My personal view is no. Both words have an established meaning. Reusing a word with an established meaning and/or adding another meaning to it just compounds the problem.
Many decades ago I took Latin and learned how many modern words with languages that derived from Latin were created, such as Galaxy. (OK, Galaxy derives from Greek but the idea is the same) Then it was obvious how many words over the century came about. But now more often the art of coining words from Latin bases is fading away and instead people are reusing existing words. One word that is way overused is the word functor that one is a pain to use as a keyword because it is connected to so many things with very different meanings.
What is even worse is one letter operators in programming languages, how many know that the comma (,) is really a binary operator. Most just think of it as a line ending or separator but if you write parsers it really is an operator just as much as (+) is an operator.
It seems to me that the original use of hallucination was originally more objective rather than suggesting it was intrinsically wrong as per this quote.
So under the right conditions it hallucinations are “creative”. But in the context of some prompts that creativity is not welcome. They are just out right wrong or even a lie. And we already recognize this in our own world. “She was creative with the truth”, euphemistically meaning she lied.
So based on that, I think hallucination might be a useful generalized term. Which becomes “creative” when we want fiction or another creative output. And “confabulation” when we are looking for facts.
Don’t be too hard on yourself, even if you had phrased your question in a perfectly neutral way GPT would still have applied different weights to your input according to pre-training data and order of appearance
By the way, when a patient is confabulating, it’s bizarre and fascinating (I consider myself a compassionate doctor, and this isn’t something I play with when I’m interacting with patients, but there are times where you need to legitimately test for it). You’ll hear this incredibly compelling, fabricated story if you just start it off in pretty much any direction. To me, it almost seems to reflect the LLM that we all have (when the processes that ensure/incorporate reason and context aren’t functioning appropriately but the language center is completely spared/preserved).

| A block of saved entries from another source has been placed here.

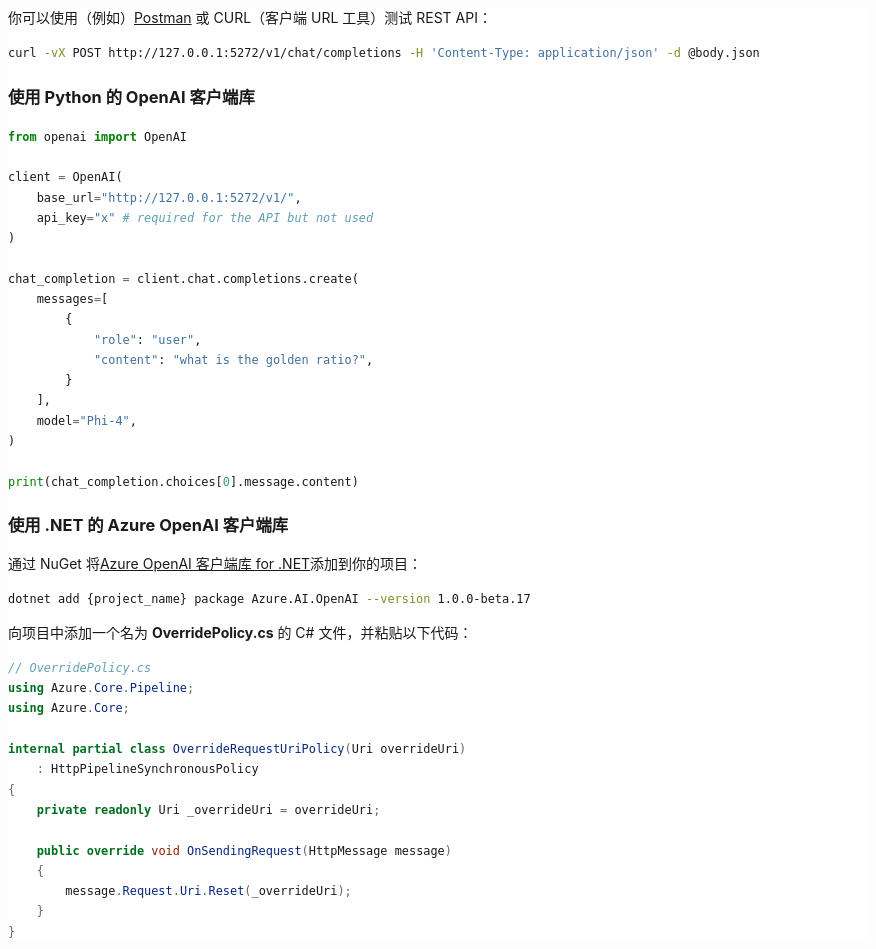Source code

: 你可以使用（例如）[Postman](https://www.postman.com/) 或 CURL（客户端 URL 工具）测试 REST API：

```bash
curl -vX POST http://127.0.0.1:5272/v1/chat/completions -H 'Content-Type: application/json' -d @body.json
```

### 使用 Python 的 OpenAI 客户端库

```python
from openai import OpenAI

client = OpenAI(
    base_url="http://127.0.0.1:5272/v1/", 
    api_key="x" # required for the API but not used
)

chat_completion = client.chat.completions.create(
    messages=[
        {
            "role": "user",
            "content": "what is the golden ratio?",
        }
    ],
    model="Phi-4",
)

print(chat_completion.choices[0].message.content)
```

### 使用 .NET 的 Azure OpenAI 客户端库

通过 NuGet 将[Azure OpenAI 客户端库 for .NET](https://www.nuget.org/packages/Azure.AI.OpenAI/)添加到你的项目：

```bash
dotnet add {project_name} package Azure.AI.OpenAI --version 1.0.0-beta.17
```

向项目中添加一个名为 **OverridePolicy.cs** 的 C# 文件，并粘贴以下代码：

```csharp
// OverridePolicy.cs
using Azure.Core.Pipeline;
using Azure.Core;

internal partial class OverrideRequestUriPolicy(Uri overrideUri)
    : HttpPipelineSynchronousPolicy
{
    private readonly Uri _overrideUri = overrideUri;

    public override void OnSendingRequest(HttpMessage message)
    {
        message.Request.Uri.Reset(_overrideUri);
    }
}
```
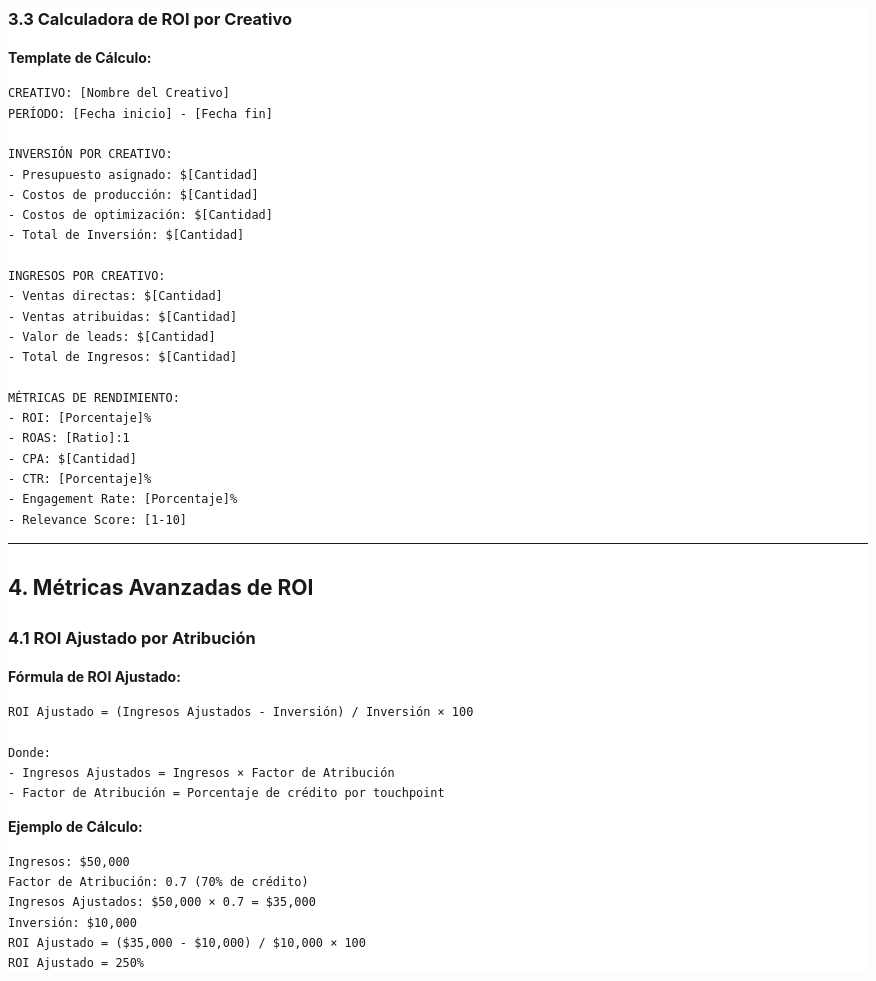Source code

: ### 3.3 Calculadora de ROI por Creativo

**Template de Cálculo:**
```
CREATIVO: [Nombre del Creativo]
PERÍODO: [Fecha inicio] - [Fecha fin]

INVERSIÓN POR CREATIVO:
- Presupuesto asignado: $[Cantidad]
- Costos de producción: $[Cantidad]
- Costos de optimización: $[Cantidad]
- Total de Inversión: $[Cantidad]

INGRESOS POR CREATIVO:
- Ventas directas: $[Cantidad]
- Ventas atribuidas: $[Cantidad]
- Valor de leads: $[Cantidad]
- Total de Ingresos: $[Cantidad]

MÉTRICAS DE RENDIMIENTO:
- ROI: [Porcentaje]%
- ROAS: [Ratio]:1
- CPA: $[Cantidad]
- CTR: [Porcentaje]%
- Engagement Rate: [Porcentaje]%
- Relevance Score: [1-10]
```

---

## 4. Métricas Avanzadas de ROI

### 4.1 ROI Ajustado por Atribución

**Fórmula de ROI Ajustado:**
```
ROI Ajustado = (Ingresos Ajustados - Inversión) / Inversión × 100

Donde:
- Ingresos Ajustados = Ingresos × Factor de Atribución
- Factor de Atribución = Porcentaje de crédito por touchpoint
```

**Ejemplo de Cálculo:**
```
Ingresos: $50,000
Factor de Atribución: 0.7 (70% de crédito)
Ingresos Ajustados: $50,000 × 0.7 = $35,000
Inversión: $10,000
ROI Ajustado = ($35,000 - $10,000) / $10,000 × 100
ROI Ajustado = 250%
```
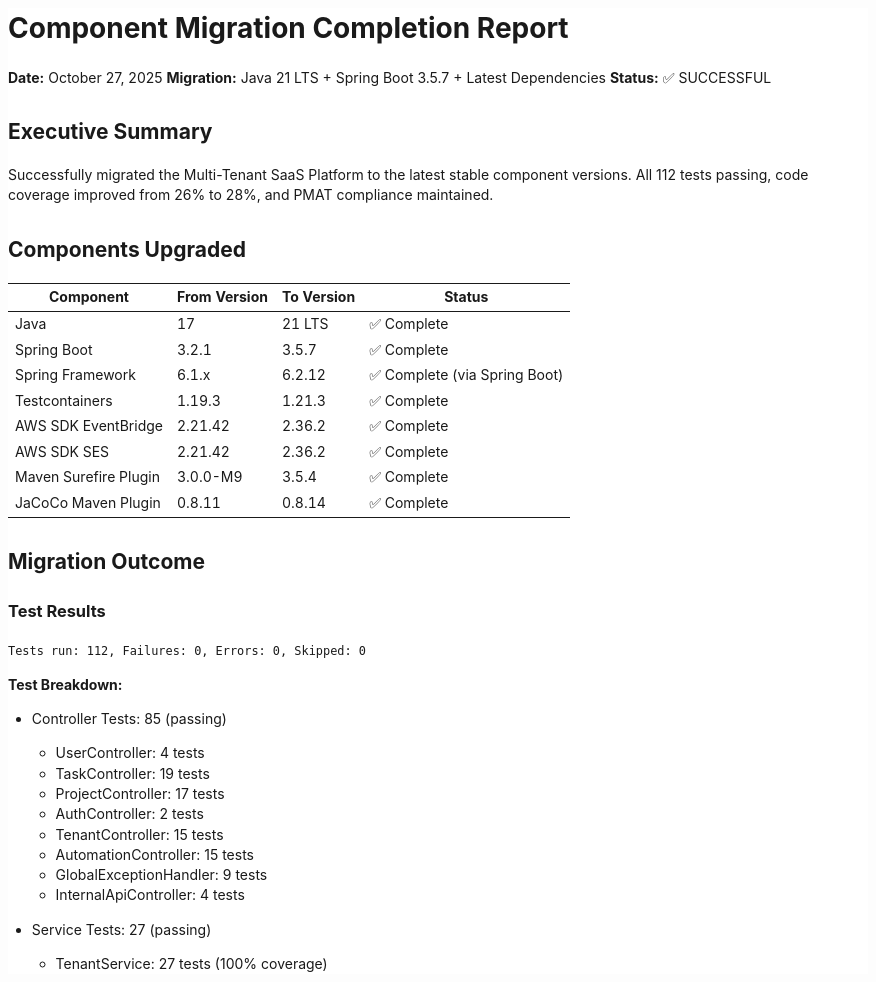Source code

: # Component Migration Completion Report

**Date:** October 27, 2025
**Migration:** Java 21 LTS + Spring Boot 3.5.7 + Latest Dependencies
**Status:** ✅ SUCCESSFUL

## Executive Summary

Successfully migrated the Multi-Tenant SaaS Platform to the latest stable component versions. All 112 tests passing, code coverage improved from 26% to 28%, and PMAT compliance maintained.

## Components Upgraded

| Component | From Version | To Version | Status |
|-----------|-------------|------------|---------|
| Java | 17 | 21 LTS | ✅ Complete |
| Spring Boot | 3.2.1 | 3.5.7 | ✅ Complete |
| Spring Framework | 6.1.x | 6.2.12 | ✅ Complete (via Spring Boot) |
| Testcontainers | 1.19.3 | 1.21.3 | ✅ Complete |
| AWS SDK EventBridge | 2.21.42 | 2.36.2 | ✅ Complete |
| AWS SDK SES | 2.21.42 | 2.36.2 | ✅ Complete |
| Maven Surefire Plugin | 3.0.0-M9 | 3.5.4 | ✅ Complete |
| JaCoCo Maven Plugin | 0.8.11 | 0.8.14 | ✅ Complete |

## Migration Outcome

### Test Results

```
Tests run: 112, Failures: 0, Errors: 0, Skipped: 0
```

**Test Breakdown:**
- Controller Tests: 85 (passing)
  - UserController: 4 tests
  - TaskController: 19 tests
  - ProjectController: 17 tests
  - AuthController: 2 tests
  - TenantController: 15 tests
  - AutomationController: 15 tests
  - GlobalExceptionHandler: 9 tests
  - InternalApiController: 4 tests

- Service Tests: 27 (passing)
  - TenantService: 27 tests (100% coverage)
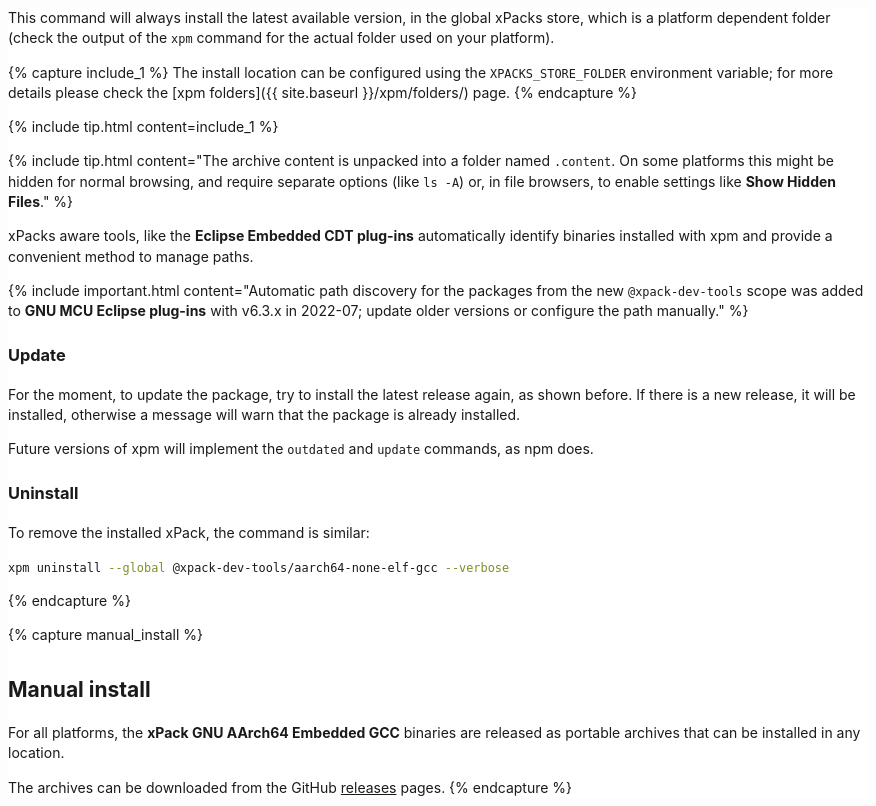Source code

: This command will always install the latest available version,
in the global xPacks store, which is a platform dependent folder
(check the output of the `xpm` command for the actual folder used on
your platform).

{% capture include_1 %}
The install location can be configured using the
`XPACKS_STORE_FOLDER` environment variable; for more details please check the
[xpm folders]({{ site.baseurl }}/xpm/folders/) page.
{% endcapture %}

{% include tip.html content=include_1 %}

{% include tip.html content="The archive content is unpacked into a folder
named `.content`. On some platforms
this might be hidden for normal browsing, and require
separate options (like `ls -A`) or, in file browsers, to enable
settings like **Show Hidden Files**." %}

xPacks aware tools, like the **Eclipse Embedded CDT plug-ins** automatically
identify binaries installed with
xpm and provide a convenient method to manage paths.

{% include important.html content="Automatic
path discovery for the packages from the new `@xpack-dev-tools` scope was
added to **GNU MCU Eclipse plug-ins** with v6.3.x in 2022-07; update
older versions or configure the path manually." %}

### Update

For the moment, to update the package, try to install the latest release again,
as shown before. If there is a new release, it will be installed,
otherwise a message will warn that the package is already installed.

Future versions of xpm will implement the `outdated` and `update` commands,
as npm does.

### Uninstall

To remove the installed xPack, the command is similar:

```sh
xpm uninstall --global @xpack-dev-tools/aarch64-none-elf-gcc --verbose
```

{% endcapture %}

{% capture manual_install %}

## Manual install

For all platforms, the **xPack GNU AArch64 Embedded GCC** binaries are
released as portable
archives that can be installed in any location.

The archives can be downloaded from the
GitHub [releases](https://github.com/xpack-dev-tools/aarch64-none-elf-gcc-xpack/releases/)
pages.
{% endcapture %}
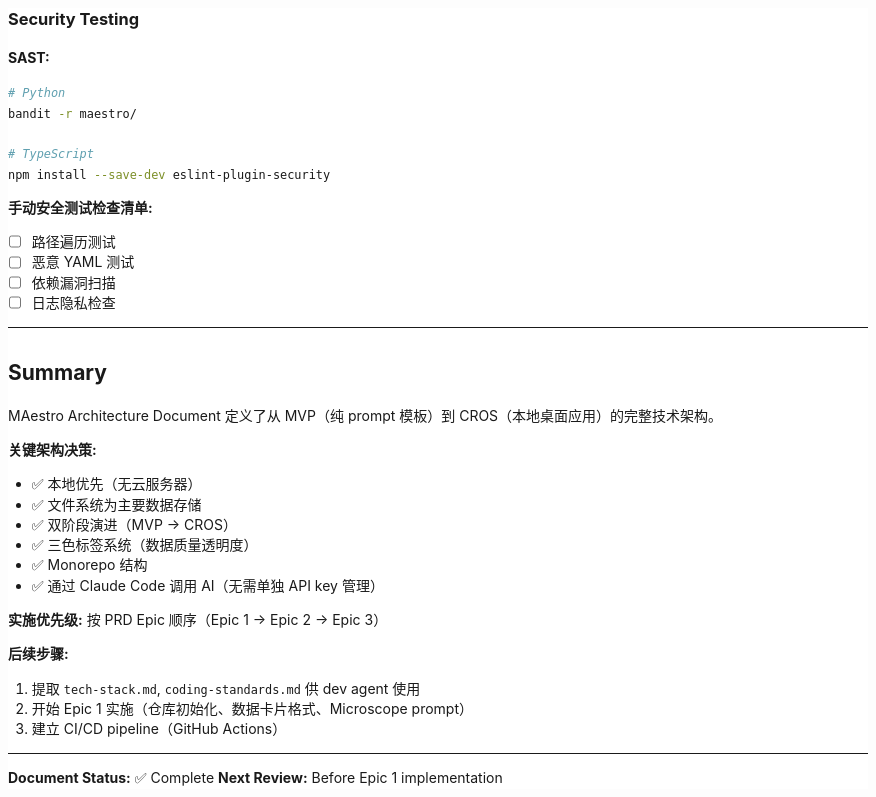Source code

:### Security Testing

**SAST:**
```bash
# Python
bandit -r maestro/

# TypeScript
npm install --save-dev eslint-plugin-security
```

**手动安全测试检查清单:**
- [ ] 路径遍历测试
- [ ] 恶意 YAML 测试
- [ ] 依赖漏洞扫描
- [ ] 日志隐私检查

---

## Summary

MAestro Architecture Document 定义了从 MVP（纯 prompt 模板）到 CROS（本地桌面应用）的完整技术架构。

**关键架构决策:**
- ✅ 本地优先（无云服务器）
- ✅ 文件系统为主要数据存储
- ✅ 双阶段演进（MVP → CROS）
- ✅ 三色标签系统（数据质量透明度）
- ✅ Monorepo 结构
- ✅ 通过 Claude Code 调用 AI（无需单独 API key 管理）

**实施优先级:** 按 PRD Epic 顺序（Epic 1 → Epic 2 → Epic 3）

**后续步骤:**
1. 提取 `tech-stack.md`, `coding-standards.md` 供 dev agent 使用
2. 开始 Epic 1 实施（仓库初始化、数据卡片格式、Microscope prompt）
3. 建立 CI/CD pipeline（GitHub Actions）

---

**Document Status:** ✅ Complete
**Next Review:** Before Epic 1 implementation
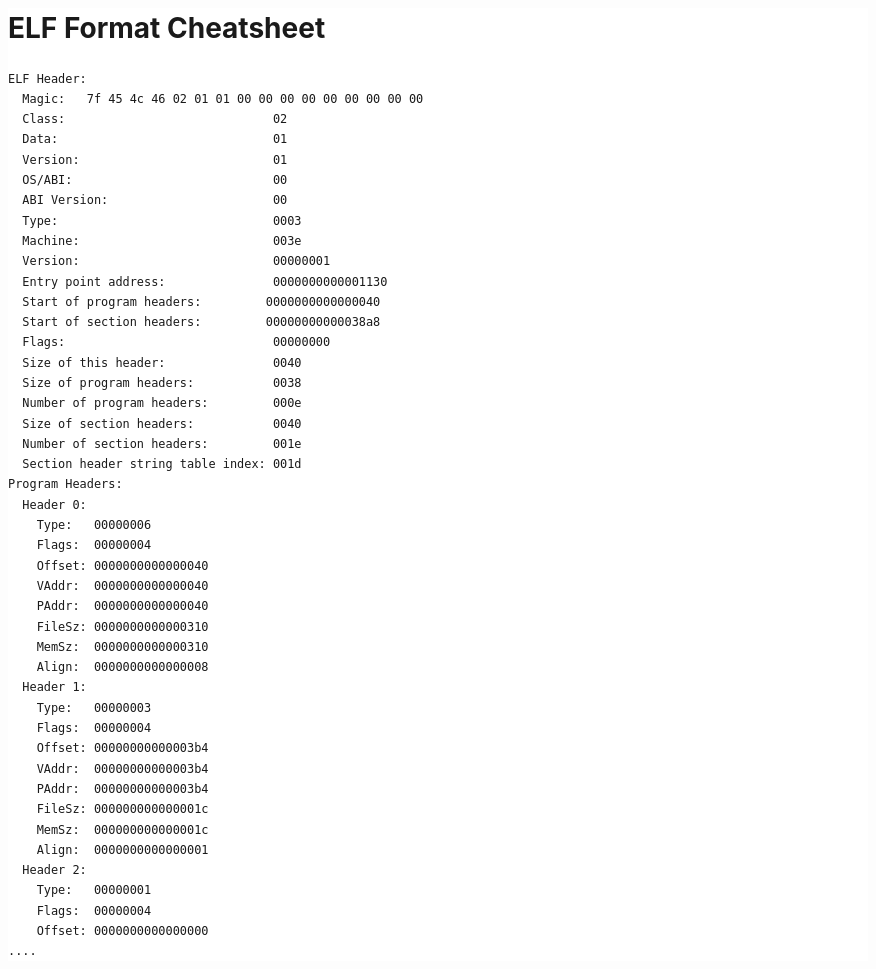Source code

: # ELF Format Cheatsheet



```
ELF Header:
  Magic:   7f 45 4c 46 02 01 01 00 00 00 00 00 00 00 00 00 
  Class:                             02
  Data:                              01
  Version:                           01
  OS/ABI:                            00
  ABI Version:                       00
  Type:                              0003
  Machine:                           003e
  Version:                           00000001
  Entry point address:               0000000000001130
  Start of program headers:         0000000000000040
  Start of section headers:         00000000000038a8
  Flags:                             00000000
  Size of this header:               0040
  Size of program headers:           0038
  Number of program headers:         000e
  Size of section headers:           0040
  Number of section headers:         001e
  Section header string table index: 001d
Program Headers:
  Header 0:
    Type:   00000006
    Flags:  00000004
    Offset: 0000000000000040
    VAddr:  0000000000000040
    PAddr:  0000000000000040
    FileSz: 0000000000000310
    MemSz:  0000000000000310
    Align:  0000000000000008
  Header 1:
    Type:   00000003
    Flags:  00000004
    Offset: 00000000000003b4
    VAddr:  00000000000003b4
    PAddr:  00000000000003b4
    FileSz: 000000000000001c
    MemSz:  000000000000001c
    Align:  0000000000000001
  Header 2:
    Type:   00000001
    Flags:  00000004
    Offset: 0000000000000000
....
```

I like the idea of using a term (even just personally) that makes it clear LLM outputs aren’t really a reliable source for truthful information (yet…). I feel like confabulation is more appropriate semantically (compared to hallucination) for inaccurate or untruthful LLM outputs and that the opposite could be considered true for things related to computer vision. Especially after learning about an original/very early use thanks to the scholar @EricGT .
I think “untruth” would be reasonable but Orwell gave that one a bad wrap
My background is also in neuroscience/neuropsychology. I think it’s more likely that the computer scientists didn’t know that confabulation is exactly the term they were reaching for. Wonder if it ever changes or if this sticks.